The tech firm wins a key federal security clearance and introduces new applications for government customers.

July 27, 2010|By Jessica Guynn and David Sarno, Los Angeles Times

Reporting from San Francisco and Los Angeles — Even as Google Inc. downplayed problems with its contract with the city of Los Angeles, it kicked up its competition with Microsoft Corp. another notch in the lucrative market of selling e-mail and other software by introducing a new version of its applications aimed at government.

Google announced the advance Monday after winning a key security clearance to sell software to the federal government. Although the clearance does not encompass classified data, Google is banking that the federal government's seal of approval will give customers at other levels of government more confidence that its online software is a safe and reliable way to store sensitive information, 90% of which is not classified.

The clearance is the first that the U.S. government has given for online software. It marks a step forward in Google's effort to lure business from Microsoft by promoting its products as a cheaper alternative. The two technology giants already compete for private business as well as for contracts with state and local governments.

Google Chief Executive Eric Schmidt called the business software space an "open field" as organizations consider Web-based software to cut costs. Google offers a free version of Google Apps for personal use but charges businesses $50 a year.

Microsoft this year also introduced government-specific software that is hosted at special facilities where extra security precautions are in force.

Dave Girouard, president of Google's enterprise division, said government represented a significant opportunity for the company, which is trying to find other areas outside of Internet advertising to generate revenue. The federal government spends $76 billion on technology, according to Google.

To satisfy the federal government, Google has agreed to store information on servers located inside the United States.

Berkeley Labs, part of the Department of Energy, started using Google Apps earlier this year. More than 4,000 employees and 1,000 research partners are using Google Docs & Sites to collaborate, and 4,000 are using Google Mail. Larimer County, Colo., has also started using Google Apps for Government.

So-called "cloud computing" costs less because the administrative programs used by clients are rented, not bought, and are updated by the software provider.

But Google missed the June 30 deadline on its high-profile contract to take over Los Angeles' e-mail system because of security concerns raised by the police department. The five-year contract with the city, for which Google outbid Microsoft, is being closely watched by other governments.

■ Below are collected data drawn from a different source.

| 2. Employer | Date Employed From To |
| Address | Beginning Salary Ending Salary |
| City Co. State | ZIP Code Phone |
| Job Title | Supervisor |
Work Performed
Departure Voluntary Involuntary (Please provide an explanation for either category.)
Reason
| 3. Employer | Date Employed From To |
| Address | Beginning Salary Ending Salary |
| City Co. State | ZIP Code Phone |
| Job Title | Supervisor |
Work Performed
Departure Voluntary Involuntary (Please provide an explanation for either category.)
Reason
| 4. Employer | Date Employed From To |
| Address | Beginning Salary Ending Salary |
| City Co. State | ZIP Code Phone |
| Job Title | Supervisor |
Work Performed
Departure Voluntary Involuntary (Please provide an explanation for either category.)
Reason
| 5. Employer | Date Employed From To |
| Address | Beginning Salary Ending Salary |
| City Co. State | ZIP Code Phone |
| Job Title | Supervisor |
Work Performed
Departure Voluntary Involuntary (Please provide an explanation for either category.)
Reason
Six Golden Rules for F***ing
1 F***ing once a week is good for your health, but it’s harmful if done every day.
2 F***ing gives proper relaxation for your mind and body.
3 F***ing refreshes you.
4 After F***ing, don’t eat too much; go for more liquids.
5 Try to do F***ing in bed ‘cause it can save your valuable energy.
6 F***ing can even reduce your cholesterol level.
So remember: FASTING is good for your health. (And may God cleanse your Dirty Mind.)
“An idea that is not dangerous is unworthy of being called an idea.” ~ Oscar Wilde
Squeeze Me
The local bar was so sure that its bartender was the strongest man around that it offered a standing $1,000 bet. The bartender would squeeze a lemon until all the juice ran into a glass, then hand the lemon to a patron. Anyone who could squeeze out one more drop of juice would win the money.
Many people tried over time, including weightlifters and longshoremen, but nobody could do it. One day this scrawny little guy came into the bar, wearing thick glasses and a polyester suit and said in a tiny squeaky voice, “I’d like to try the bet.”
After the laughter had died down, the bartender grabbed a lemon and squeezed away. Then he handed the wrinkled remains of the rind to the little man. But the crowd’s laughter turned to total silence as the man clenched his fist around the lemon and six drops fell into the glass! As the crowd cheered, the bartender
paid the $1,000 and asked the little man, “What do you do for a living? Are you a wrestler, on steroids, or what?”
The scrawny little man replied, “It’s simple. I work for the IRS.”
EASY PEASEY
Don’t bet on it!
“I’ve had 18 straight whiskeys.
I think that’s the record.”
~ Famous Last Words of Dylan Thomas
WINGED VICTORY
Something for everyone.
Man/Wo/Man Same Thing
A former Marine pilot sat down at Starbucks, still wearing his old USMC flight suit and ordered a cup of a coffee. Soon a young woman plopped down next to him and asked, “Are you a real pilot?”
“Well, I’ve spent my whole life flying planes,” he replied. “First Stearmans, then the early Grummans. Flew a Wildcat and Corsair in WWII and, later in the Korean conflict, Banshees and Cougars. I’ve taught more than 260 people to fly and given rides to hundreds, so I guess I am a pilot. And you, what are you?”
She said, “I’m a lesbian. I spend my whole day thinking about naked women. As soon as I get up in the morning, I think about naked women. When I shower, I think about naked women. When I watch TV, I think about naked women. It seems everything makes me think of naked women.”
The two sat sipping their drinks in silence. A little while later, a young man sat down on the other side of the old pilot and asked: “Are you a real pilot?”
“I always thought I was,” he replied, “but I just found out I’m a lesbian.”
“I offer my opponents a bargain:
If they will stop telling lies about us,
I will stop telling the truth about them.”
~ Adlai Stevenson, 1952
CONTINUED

The Los Angeles Police Department has strict rules about the way its records are secured. Until Google can address the department's concerns about the cloud-computing system, city officials said the LAPD would continue to use the old system — which means the city will have to pay for both the new and old e-mail programs at an additional cost that could top $400,000 over the next year.

City officials said Google had committed to paying for the old licenses through November, when the city's technology agency expects to have completed the move to the new e-mail program.

Google executives called the Los Angeles deployment problems "minor issues." A company spokesman noted that the city's complex move to cloud-based software was the first of its kind, and that Google was pleased with the progress of the transition.